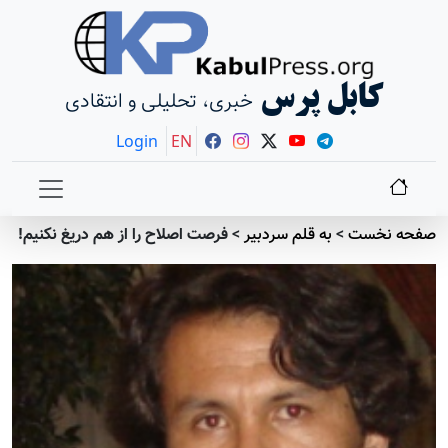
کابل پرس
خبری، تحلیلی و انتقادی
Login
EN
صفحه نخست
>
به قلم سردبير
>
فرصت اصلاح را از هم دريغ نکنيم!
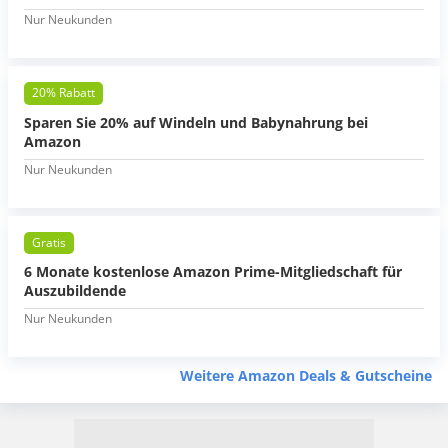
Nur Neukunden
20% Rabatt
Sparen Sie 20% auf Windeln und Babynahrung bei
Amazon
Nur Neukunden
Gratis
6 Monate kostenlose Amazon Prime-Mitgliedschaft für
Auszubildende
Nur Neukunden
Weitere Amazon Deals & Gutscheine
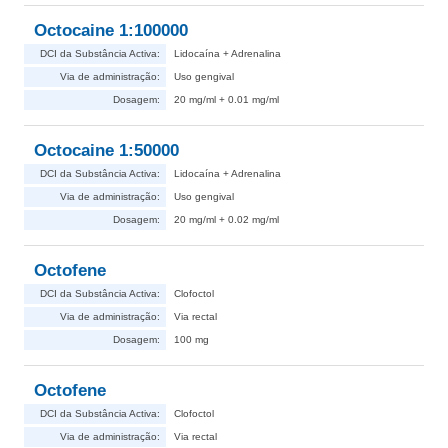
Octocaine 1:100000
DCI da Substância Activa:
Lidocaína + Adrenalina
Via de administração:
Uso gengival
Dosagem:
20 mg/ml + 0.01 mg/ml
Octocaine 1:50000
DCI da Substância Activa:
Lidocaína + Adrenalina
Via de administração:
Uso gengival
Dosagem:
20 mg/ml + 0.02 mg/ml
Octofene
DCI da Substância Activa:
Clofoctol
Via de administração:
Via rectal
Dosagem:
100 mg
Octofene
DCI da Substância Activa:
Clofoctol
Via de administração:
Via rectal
=-=-=
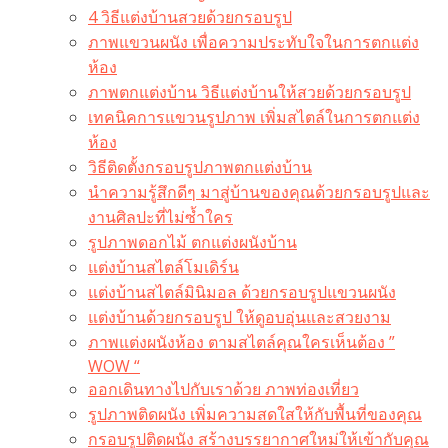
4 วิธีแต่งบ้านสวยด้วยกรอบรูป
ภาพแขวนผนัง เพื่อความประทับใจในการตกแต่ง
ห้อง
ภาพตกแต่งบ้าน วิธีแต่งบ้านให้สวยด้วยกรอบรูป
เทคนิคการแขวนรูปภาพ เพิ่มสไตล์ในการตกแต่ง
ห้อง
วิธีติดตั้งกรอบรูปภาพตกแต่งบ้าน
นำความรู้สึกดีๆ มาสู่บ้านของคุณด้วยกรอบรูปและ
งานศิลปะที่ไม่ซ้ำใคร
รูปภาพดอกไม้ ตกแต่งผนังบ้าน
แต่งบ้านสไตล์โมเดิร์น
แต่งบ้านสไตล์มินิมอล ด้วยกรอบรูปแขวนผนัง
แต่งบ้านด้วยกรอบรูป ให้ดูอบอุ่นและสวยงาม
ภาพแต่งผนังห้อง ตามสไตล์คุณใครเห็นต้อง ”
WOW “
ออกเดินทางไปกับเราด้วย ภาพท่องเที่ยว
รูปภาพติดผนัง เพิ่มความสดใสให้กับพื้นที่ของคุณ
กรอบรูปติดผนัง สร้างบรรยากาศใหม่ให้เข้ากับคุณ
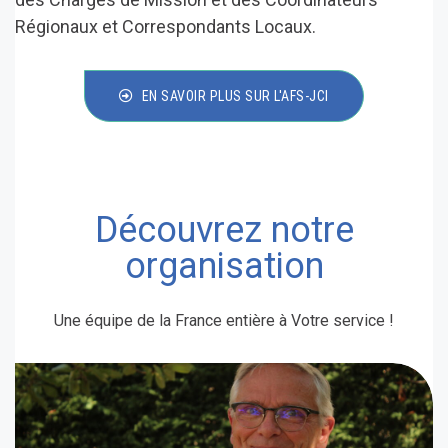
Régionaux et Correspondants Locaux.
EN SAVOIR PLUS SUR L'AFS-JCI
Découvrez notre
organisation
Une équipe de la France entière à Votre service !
=-=-=
■ INSTRUCTIONS TO FOLLOW
Update the lines from the one containing "Régionaux et Correspondants Locaux." through the one containing "Une équipe de", inclusive, replacing "organisation" with "association" and leaving everything else unchanged.

■ COMPLETED TASK
Régionaux et Correspondants Locaux.
EN SAVOIR PLUS SUR L'AFS-JCI
Découvrez notre
association
Une équipe de la France entière à Votre service !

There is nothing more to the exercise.